-- start Records supplied --

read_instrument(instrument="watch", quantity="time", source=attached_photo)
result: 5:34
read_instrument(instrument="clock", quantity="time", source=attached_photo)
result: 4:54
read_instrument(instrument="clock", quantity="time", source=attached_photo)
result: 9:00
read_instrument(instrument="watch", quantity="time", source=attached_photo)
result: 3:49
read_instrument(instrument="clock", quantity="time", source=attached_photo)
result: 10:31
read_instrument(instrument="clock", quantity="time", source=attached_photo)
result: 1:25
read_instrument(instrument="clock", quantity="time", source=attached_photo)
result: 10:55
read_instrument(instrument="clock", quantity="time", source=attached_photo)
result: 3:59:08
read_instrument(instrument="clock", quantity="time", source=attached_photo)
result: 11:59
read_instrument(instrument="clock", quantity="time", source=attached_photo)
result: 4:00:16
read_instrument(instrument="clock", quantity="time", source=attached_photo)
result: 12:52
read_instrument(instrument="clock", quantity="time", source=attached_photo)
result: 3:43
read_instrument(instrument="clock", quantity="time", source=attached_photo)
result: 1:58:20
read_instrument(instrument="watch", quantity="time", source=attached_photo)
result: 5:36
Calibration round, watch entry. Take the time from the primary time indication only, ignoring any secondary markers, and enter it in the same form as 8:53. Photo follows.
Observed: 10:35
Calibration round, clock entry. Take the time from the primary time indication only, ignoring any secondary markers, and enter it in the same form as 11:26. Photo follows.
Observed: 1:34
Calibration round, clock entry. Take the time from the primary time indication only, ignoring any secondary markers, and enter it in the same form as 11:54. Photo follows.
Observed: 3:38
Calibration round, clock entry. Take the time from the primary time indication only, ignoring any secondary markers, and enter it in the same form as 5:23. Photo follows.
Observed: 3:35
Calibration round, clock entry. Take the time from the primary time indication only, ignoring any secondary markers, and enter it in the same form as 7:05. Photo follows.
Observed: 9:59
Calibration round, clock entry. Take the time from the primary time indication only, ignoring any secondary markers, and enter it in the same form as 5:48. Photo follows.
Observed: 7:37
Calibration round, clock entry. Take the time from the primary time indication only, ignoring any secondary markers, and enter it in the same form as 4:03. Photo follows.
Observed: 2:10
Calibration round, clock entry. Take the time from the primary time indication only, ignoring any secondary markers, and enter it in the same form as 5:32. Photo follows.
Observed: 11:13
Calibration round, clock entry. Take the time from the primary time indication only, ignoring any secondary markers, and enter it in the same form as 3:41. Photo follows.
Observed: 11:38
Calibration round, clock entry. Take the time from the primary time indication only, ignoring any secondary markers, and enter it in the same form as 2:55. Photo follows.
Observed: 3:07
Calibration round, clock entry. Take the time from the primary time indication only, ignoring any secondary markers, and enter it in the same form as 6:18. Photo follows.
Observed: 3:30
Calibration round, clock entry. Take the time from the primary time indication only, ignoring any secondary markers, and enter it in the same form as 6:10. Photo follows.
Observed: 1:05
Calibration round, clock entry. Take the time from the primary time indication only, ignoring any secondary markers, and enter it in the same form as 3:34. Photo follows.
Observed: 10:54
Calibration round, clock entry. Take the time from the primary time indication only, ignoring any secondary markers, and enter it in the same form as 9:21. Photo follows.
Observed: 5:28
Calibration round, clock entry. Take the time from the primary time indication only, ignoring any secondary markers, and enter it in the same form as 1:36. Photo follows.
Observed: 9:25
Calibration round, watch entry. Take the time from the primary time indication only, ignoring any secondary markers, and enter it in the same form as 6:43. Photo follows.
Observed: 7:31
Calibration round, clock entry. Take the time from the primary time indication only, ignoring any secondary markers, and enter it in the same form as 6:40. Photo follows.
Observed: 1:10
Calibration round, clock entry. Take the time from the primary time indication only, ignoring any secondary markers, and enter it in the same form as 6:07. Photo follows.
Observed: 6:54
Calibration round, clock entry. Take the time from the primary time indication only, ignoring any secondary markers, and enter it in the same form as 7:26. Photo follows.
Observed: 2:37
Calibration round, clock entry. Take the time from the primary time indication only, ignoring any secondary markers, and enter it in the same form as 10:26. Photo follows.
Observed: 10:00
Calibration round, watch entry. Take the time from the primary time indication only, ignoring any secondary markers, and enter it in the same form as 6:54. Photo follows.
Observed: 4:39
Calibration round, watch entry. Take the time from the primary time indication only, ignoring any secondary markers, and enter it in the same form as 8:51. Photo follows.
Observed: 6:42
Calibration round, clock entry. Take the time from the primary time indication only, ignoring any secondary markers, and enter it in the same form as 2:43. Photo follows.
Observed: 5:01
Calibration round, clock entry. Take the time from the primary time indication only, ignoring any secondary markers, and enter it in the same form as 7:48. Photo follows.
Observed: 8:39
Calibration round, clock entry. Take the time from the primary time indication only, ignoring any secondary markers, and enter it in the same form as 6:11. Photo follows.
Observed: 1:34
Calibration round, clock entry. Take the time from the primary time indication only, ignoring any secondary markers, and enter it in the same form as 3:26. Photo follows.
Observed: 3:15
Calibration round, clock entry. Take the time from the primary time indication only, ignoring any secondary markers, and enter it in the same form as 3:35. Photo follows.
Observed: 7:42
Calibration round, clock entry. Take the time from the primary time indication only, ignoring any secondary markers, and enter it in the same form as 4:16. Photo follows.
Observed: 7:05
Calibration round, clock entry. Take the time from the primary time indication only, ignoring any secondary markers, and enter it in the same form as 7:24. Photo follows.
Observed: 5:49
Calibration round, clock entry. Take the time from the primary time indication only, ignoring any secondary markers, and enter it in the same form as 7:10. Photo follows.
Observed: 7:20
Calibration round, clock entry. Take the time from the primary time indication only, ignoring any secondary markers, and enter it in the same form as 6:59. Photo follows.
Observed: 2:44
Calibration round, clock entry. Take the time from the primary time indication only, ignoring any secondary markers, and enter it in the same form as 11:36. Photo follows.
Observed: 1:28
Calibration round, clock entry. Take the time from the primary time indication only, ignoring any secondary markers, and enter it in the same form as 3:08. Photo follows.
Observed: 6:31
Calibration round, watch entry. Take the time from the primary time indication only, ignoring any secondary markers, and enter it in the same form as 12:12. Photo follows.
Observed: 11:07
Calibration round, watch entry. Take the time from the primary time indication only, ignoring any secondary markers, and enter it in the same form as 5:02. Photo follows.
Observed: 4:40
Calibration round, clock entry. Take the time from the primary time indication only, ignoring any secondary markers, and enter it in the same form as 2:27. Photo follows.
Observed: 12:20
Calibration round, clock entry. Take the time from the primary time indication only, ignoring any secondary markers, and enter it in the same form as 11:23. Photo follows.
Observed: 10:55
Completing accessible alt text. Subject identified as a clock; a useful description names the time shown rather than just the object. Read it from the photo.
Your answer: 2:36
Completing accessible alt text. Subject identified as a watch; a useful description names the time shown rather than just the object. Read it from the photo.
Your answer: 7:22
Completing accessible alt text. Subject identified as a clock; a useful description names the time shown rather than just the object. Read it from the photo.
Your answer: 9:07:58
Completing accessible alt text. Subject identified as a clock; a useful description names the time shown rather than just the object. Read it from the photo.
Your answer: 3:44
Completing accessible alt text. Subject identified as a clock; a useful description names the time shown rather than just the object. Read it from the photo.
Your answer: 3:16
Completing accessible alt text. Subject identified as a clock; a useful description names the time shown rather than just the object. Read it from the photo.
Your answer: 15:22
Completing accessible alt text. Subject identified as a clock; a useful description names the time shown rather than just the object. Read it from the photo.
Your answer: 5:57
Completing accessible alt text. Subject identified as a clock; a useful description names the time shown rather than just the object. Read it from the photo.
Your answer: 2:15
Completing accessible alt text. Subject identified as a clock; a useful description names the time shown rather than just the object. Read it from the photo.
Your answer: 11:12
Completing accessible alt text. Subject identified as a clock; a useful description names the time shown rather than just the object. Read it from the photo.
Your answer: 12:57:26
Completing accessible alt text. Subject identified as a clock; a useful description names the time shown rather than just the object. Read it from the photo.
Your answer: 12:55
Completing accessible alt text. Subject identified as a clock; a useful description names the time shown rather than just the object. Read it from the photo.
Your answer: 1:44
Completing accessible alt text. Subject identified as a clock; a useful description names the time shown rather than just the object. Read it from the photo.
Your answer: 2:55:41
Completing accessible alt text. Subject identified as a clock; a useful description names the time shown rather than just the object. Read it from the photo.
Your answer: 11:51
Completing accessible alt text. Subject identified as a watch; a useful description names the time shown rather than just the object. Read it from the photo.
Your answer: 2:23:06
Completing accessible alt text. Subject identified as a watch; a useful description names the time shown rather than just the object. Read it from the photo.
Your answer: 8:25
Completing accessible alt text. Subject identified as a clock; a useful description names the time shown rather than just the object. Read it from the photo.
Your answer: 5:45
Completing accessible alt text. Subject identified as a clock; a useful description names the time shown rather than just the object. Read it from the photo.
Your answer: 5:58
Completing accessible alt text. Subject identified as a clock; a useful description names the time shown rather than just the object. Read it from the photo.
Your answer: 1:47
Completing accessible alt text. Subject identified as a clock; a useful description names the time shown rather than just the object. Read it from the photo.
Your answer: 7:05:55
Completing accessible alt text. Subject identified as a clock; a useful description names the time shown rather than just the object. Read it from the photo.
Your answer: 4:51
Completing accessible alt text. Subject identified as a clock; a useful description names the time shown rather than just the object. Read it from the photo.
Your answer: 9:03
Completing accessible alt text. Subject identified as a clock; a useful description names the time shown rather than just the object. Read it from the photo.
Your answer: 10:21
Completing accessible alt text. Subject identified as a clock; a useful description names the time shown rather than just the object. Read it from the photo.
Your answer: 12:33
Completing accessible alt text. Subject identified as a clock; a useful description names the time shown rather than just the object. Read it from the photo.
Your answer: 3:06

-- end Records supplied --

__What you have to do__. Switch "Calibration round" to "Test round" in the lines from the line with "7:10. Photo follows." up to and including the line with "Your answer: 3:16". Give back only those lines, with nothing else changed.

__Answer to this problem__.
Test round, clock entry. Take the time from the primary time indication only, ignoring any secondary markers, and enter it in the same form as 7:10. Photo follows.
Observed: 7:20
Test round, clock entry. Take the time from the primary time indication only, ignoring any secondary markers, and enter it in the same form as 6:59. Photo follows.
Observed: 2:44
Test round, clock entry. Take the time from the primary time indication only, ignoring any secondary markers, and enter it in the same form as 11:36. Photo follows.
Observed: 1:28
Test round, clock entry. Take the time from the primary time indication only, ignoring any secondary markers, and enter it in the same form as 3:08. Photo follows.
Observed: 6:31
Test round, watch entry. Take the time from the primary time indication only, ignoring any secondary markers, and enter it in the same form as 12:12. Photo follows.
Observed: 11:07
Test round, watch entry. Take the time from the primary time indication only, ignoring any secondary markers, and enter it in the same form as 5:02. Photo follows.
Observed: 4:40
Test round, clock entry. Take the time from the primary time indication only, ignoring any secondary markers, and enter it in the same form as 2:27. Photo follows.
Observed: 12:20
Test round, clock entry. Take the time from the primary time indication only, ignoring any secondary markers, and enter it in the same form as 11:23. Photo follows.
Observed: 10:55
Completing accessible alt text. Subject identified as a clock; a useful description names the time shown rather than just the object. Read it from the photo.
Your answer: 2:36
Completing accessible alt text. Subject identified as a watch; a useful description names the time shown rather than just the object. Read it from the photo.
Your answer: 7:22
Completing accessible alt text. Subject identified as a clock; a useful description names the time shown rather than just the object. Read it from the photo.
Your answer: 9:07:58
Completing accessible alt text. Subject identified as a clock; a useful description names the time shown rather than just the object. Read it from the photo.
Your answer: 3:44
Completing accessible alt text. Subject identified as a clock; a useful description names the time shown rather than just the object. Read it from the photo.
Your answer: 3:16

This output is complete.